Here is an example. A business has two sales channels – online and offline stores. Their sales data is stored in SALES_ONLINE table and SALES_STORE table respectively. The task is to query the total sales amount of each product in the year 2014. Below is part of data in the two tables:
SALES_ONLINE:
ID | CUSTOMERID | ORDERDATE | PRODUCTID | AMOUNT |
---|---|---|---|---|
1 | HANAR | 2014/01/01 | 17 | 3868.6 |
2 | ERNSH | 2014/01/03 | 42 | 1005.9 |
3 | LINOD | 2014/01/06 | 64 | 400.0 |
4 | OTTIK | 2014/01/07 | 10 | 1194.0 |
5 | OCEAN | 2014/01/09 | 41 | 319.2 |
… | … | … | … | … |
SALES_STORE:
ID | CUSTOMERID | ORDERDATE | SELLERID | PRODUCTID | AMOUNT |
---|---|---|---|---|---|
1 | EASTC | 2014/01/01 | 1 | 27 | 3063.0 |
2 | ERNSH | 2014/01/02 | 8 | 70 | 2713.5 |
3 | MAGAA | 2014/01/03 | 2 | 74 | 1675.0 |
4 | SAVEA | 2014/01/07 | 7 | 45 | 2018.2 |
5 | FOLIG | 2014/01/08 | 8 | 30 | 1622.4 |
… | … | … | … | … | … |
Structures of the two tables are not completely same. SALES_STORE has SELLERID field that stores data of salespeople, but both have ORDERDATE, PRODUCTID and AMOUNT fields. The grouping and aggregation after they are concatenated can be handled as usual.
SPL can use character “|” to calculate concatenation of sets. A|B, for instance, calculates concatenation of set A and set B.
SPL script:
A | |
---|---|
1 | =T(“SalesOnline.xlsx”).select(year(ORDERDATE)==2014) |
2 | =T(“SalesStore.xlsx”).select(year(ORDERDATE)==2014) |
3 | =A1|A2 |
4 | =A3.groups(PRODUCTID; sum(AMOUNT):AMOUNT) |
A1: Import SALES_ONLINE table from the original file and select sales records of the year 2014.
A2: Import SALES_STORE table from the original file and select sales records of the year 2014.

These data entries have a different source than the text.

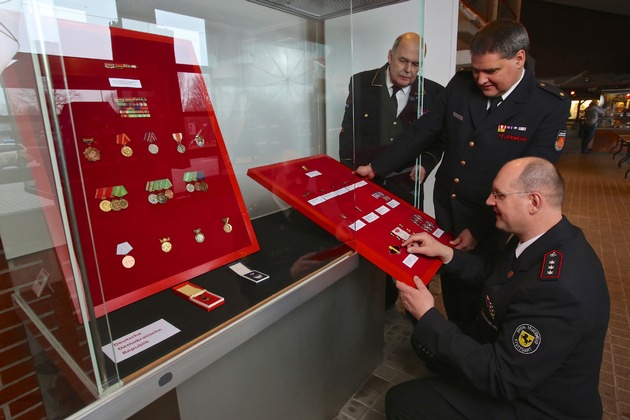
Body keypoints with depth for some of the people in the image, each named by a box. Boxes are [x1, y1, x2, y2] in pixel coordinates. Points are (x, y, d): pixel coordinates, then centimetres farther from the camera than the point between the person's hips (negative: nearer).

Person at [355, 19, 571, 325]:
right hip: (446, 209, 4)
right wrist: (376, 167, -1)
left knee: (475, 299, 13)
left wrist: (479, 231, -19)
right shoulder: (460, 84, -3)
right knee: (450, 288, 20)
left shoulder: (550, 106, -15)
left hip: (491, 225, -4)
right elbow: (422, 132, 2)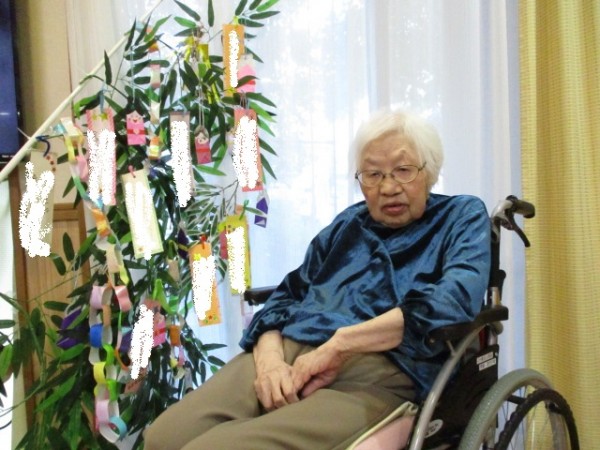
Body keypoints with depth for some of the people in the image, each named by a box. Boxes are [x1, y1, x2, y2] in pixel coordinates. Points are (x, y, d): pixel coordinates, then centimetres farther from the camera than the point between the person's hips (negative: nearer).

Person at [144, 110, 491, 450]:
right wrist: (270, 359, -5)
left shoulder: (462, 217, 12)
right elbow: (286, 296, 19)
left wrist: (340, 343, -15)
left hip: (378, 373, -5)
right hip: (289, 353, 5)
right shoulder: (348, 225, 26)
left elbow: (456, 299, -9)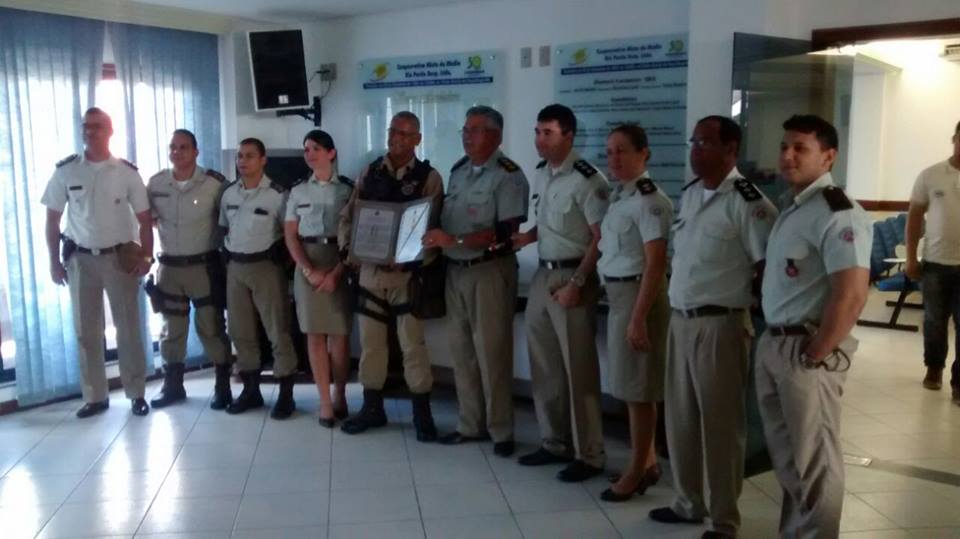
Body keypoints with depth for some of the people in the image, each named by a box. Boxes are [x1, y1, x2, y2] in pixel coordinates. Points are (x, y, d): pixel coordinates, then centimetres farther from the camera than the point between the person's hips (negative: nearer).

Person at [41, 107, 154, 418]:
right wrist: (54, 261, 0)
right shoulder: (65, 171, -1)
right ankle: (95, 396, 18)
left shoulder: (127, 172, -3)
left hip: (120, 257, -1)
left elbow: (144, 218, 2)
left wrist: (146, 256, -7)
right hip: (80, 258, 1)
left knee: (128, 327, 5)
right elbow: (53, 219, 4)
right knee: (86, 330, 7)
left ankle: (136, 393, 15)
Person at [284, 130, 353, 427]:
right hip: (307, 263, 2)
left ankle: (340, 395, 15)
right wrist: (309, 271, -8)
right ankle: (325, 401, 4)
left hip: (341, 262, -2)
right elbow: (290, 235, 6)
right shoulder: (298, 191, 9)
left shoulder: (348, 188, 2)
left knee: (339, 334, 0)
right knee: (315, 334, 0)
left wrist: (336, 273, -10)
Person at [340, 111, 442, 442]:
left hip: (408, 272, -4)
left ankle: (422, 413, 12)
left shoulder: (428, 177, -3)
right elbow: (348, 217, 10)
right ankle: (372, 407, 25)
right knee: (370, 341, 11)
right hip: (370, 269, 4)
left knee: (413, 343, 0)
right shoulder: (370, 173, 8)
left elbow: (432, 226, -7)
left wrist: (415, 262, -20)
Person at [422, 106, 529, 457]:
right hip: (455, 270, 7)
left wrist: (454, 240, -23)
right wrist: (437, 240, 0)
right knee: (461, 350, 10)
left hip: (490, 270, -7)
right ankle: (471, 424, 22)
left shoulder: (508, 176, -11)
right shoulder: (458, 171, 12)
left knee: (491, 352, -2)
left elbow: (506, 231, -19)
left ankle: (501, 431, 11)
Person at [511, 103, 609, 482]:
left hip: (571, 277, -8)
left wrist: (577, 283, -19)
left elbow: (602, 237, -16)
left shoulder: (586, 180, -15)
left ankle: (588, 455, 10)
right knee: (544, 366, 13)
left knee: (578, 369, -1)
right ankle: (554, 443, 27)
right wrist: (528, 236, 2)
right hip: (542, 274, 8)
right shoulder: (541, 174, 10)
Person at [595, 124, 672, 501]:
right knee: (630, 385, 15)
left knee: (638, 388, 1)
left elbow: (655, 264, -19)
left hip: (638, 294, -9)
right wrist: (623, 308, 11)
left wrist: (639, 317, -22)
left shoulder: (649, 200, -16)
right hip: (616, 294, 9)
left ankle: (636, 471, 13)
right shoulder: (617, 196, 11)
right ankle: (647, 463, 27)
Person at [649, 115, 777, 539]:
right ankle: (688, 503, 32)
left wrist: (744, 301, -7)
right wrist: (678, 308, 15)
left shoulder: (746, 202, -15)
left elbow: (768, 266, -15)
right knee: (680, 417, 16)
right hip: (680, 320, 8)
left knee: (719, 423, 3)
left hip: (719, 325, -8)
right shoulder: (689, 195, 11)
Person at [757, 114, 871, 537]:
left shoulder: (837, 214, -17)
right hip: (772, 346, 9)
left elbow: (851, 295, -25)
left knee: (813, 460, 4)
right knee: (785, 454, 20)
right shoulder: (791, 211, 13)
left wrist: (814, 355, -19)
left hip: (805, 352, -9)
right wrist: (773, 343, 12)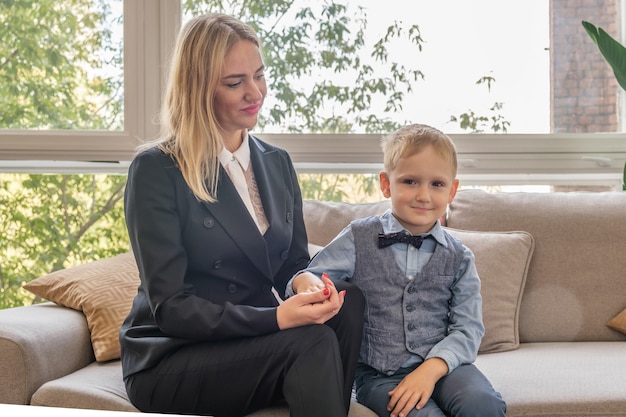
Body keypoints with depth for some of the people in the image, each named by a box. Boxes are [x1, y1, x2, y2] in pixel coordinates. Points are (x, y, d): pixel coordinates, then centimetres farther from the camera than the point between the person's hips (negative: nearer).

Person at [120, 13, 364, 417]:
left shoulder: (277, 163, 10)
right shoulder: (155, 171, -10)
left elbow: (295, 264, 12)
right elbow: (170, 308, -15)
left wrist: (310, 289, -15)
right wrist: (277, 317, -28)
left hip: (256, 344, 6)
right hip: (170, 360, -6)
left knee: (349, 299, -23)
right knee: (312, 343, -31)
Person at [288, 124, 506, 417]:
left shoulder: (458, 257, 9)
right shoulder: (359, 239, 5)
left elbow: (467, 328, 2)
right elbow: (313, 276, -1)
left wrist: (432, 369, -16)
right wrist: (306, 282, -28)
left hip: (442, 365, 2)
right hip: (379, 374, -2)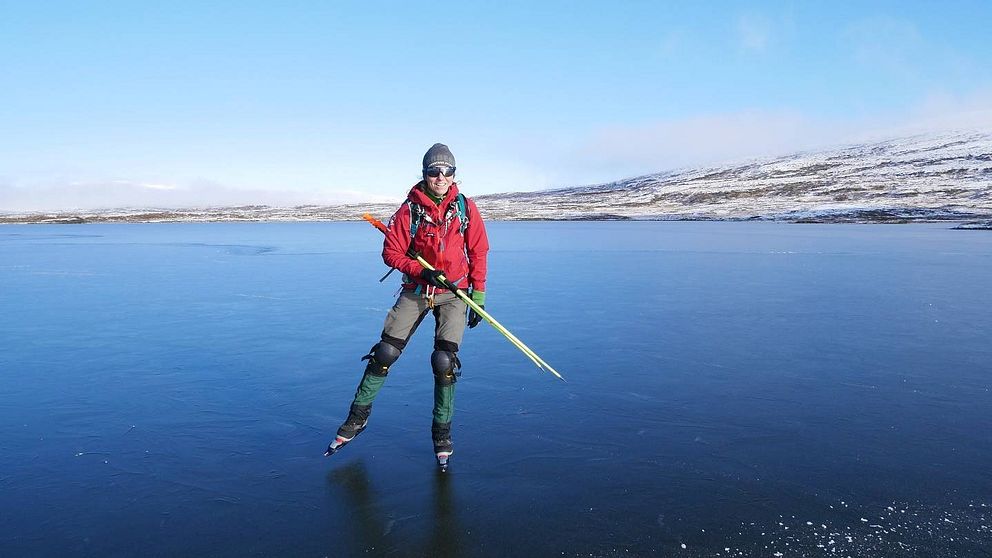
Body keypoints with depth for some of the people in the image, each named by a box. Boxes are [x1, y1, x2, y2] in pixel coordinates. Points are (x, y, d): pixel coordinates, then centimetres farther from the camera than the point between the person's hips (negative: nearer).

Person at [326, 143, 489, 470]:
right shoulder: (410, 209, -5)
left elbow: (478, 253, 3)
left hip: (454, 293, 0)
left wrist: (478, 296, 0)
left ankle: (442, 433, 9)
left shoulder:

A3: Use the operator “|” to calculate concatenation of the two sets.
A4: Group and calculate total sales amount of each product.
Note that SPL concatenation does not require that sets have same structures. This is because SPL sequences support members of different structures. Yet we can directly access common fields of all members of a sequence, like PRODUCTID and AMOUNT here, as we access fields of a regular data table. This is really convenient.